Comparison of Secondary Metabolite Extraction Methods in Hamelia patens Jacq. and Their Inhibitory Effect on Fusarium oxysporum f. sp. radicis-lycopersici.

Abstract

Background: Hamelia patens Jacq. (HP) is widely recognized in traditional medicine for its antimicrobial properties, which are attributed to secondary metabolites such as phenolic compounds, alkaloids, and terpenes. Fusarium oxysporum f. sp. radicis-lycopersici (Fo), a phytopathogenic fungus affecting economically important crops, is managed with fungicides like benzimidazoles and azoles. Excessive use of these compounds has led to resistance and environmental contamination, highlighting the need for sustainable alternatives. This study aimed to optimize the extraction of secondary metabolites from HP leaves and flowers, evaluate their antifungal activity, and assess the impact of extraction methods and plant parts on chemical composition and efficacy.
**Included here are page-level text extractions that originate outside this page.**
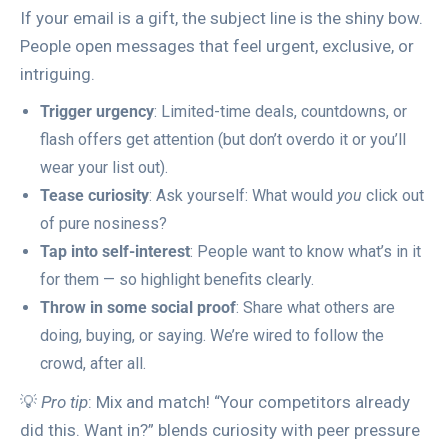
If your email is a gift, the subject line is the shiny bow.
People open messages that feel urgent, exclusive, or
intriguing.
Trigger urgency
: Limited-time deals, countdowns, or
flash offers get attention (but don’t overdo it or you’ll
wear your list out).
Tease curiosity
: Ask yourself: What would
you
click out
of pure nosiness?
Tap into self-interest
: People want to know what’s in it
for them — so highlight benefits clearly.
Throw in some social proof
: Share what others are
doing, buying, or saying. We’re wired to follow the
crowd, after all.
💡
Pro tip
: Mix and match! “Your competitors already
did this. Want in?” blends curiosity with peer pressure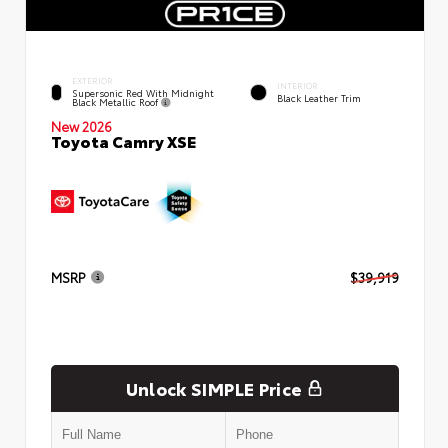
EXTERIOR
INTERIOR
Supersonic Red With Midnight
Black Leather Trim
Black Metallic Roof
New 2026
Toyota Camry XSE
MSRP
$39,919
Unlock SIMPLE Price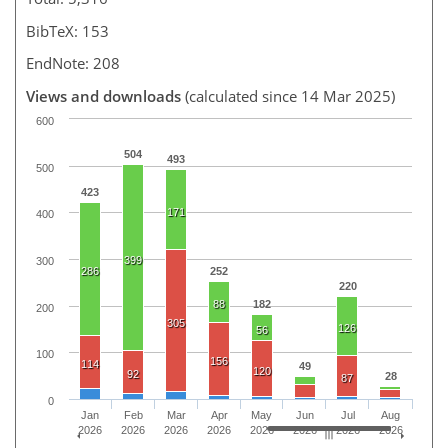
BibTeX: 153
EndNote: 208
Views and downloads
(calculated since 14 Mar 2025)
600
504
493
500
423
171
400
399
300
286
252
220
88
182
200
305
126
56
100
156
114
49
120
92
28
87
0
Jan
Feb
Mar
Apr
May
Jun
Jul
Aug
2026
2026
2026
2026
2026
2026
2026
2026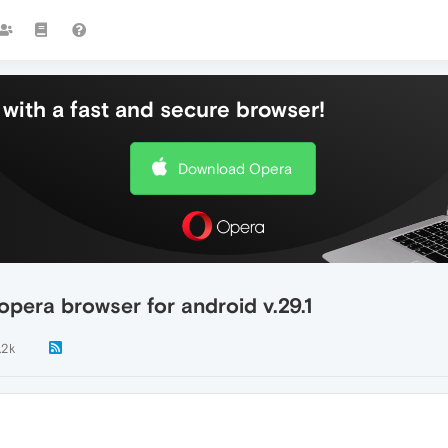
with a fast and secure browser!
Download Opera
pera browser for android v.29.1
.2k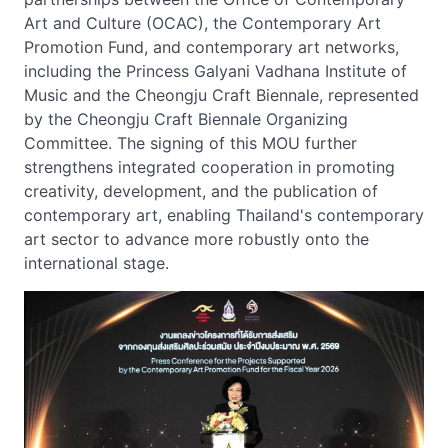
Art and Culture (OCAC), the Contemporary Art
Promotion Fund, and contemporary art networks,
including the Princess Galyani Vadhana Institute of
Music and the Cheongju Craft Biennale, represented
by the Cheongju Craft Biennale Organizing
Committee. The signing of this MOU further
strengthens integrated cooperation in promoting
creativity, development, and the publication of
contemporary art, enabling Thailand's contemporary
art sector to advance more robustly onto the
international stage.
Methods: Three extraction methods were employed: consecutive maceration (CM) using solvents of ascending polarity; total maceration (TM), which is a single-step methanol-based method; and ultrasound-assisted maceration (UAM) employing ultrasonic waves with methanol. Extracts were characterized by quantifying total phenols (TP), condensed tannins (TC), flavonoids (Fl), alkaloids (TA), sterols (TS), and saponins (S) using colorimetric assays and UPLC-MS. Multivariate analyses, including PCA, PLS-DA, OPLS-DA, and Pearson correlation, evaluated the relationships between the chemical profiles and antifungal activity. Results: Leaf extracts exhibited higher flavonoid and tannin contents than flower extracts. CMML showed the highest antifungal activity (IC₅₀ 3.7% w/v), which was associated with elevated levels of these compounds. Significant correlations linked antifungal activity with rutin (HP21) and kaempferol-3-O-β-rutinoside (HP29). Conclusions: Methanolic extracts of HP exhibited significant antifungal activity against Fo. These findings highlight the importance of optimizing extraction methods and selecting specific plant parts to enhance bioactive compound efficacy, offering a sustainable approach to pathogen management.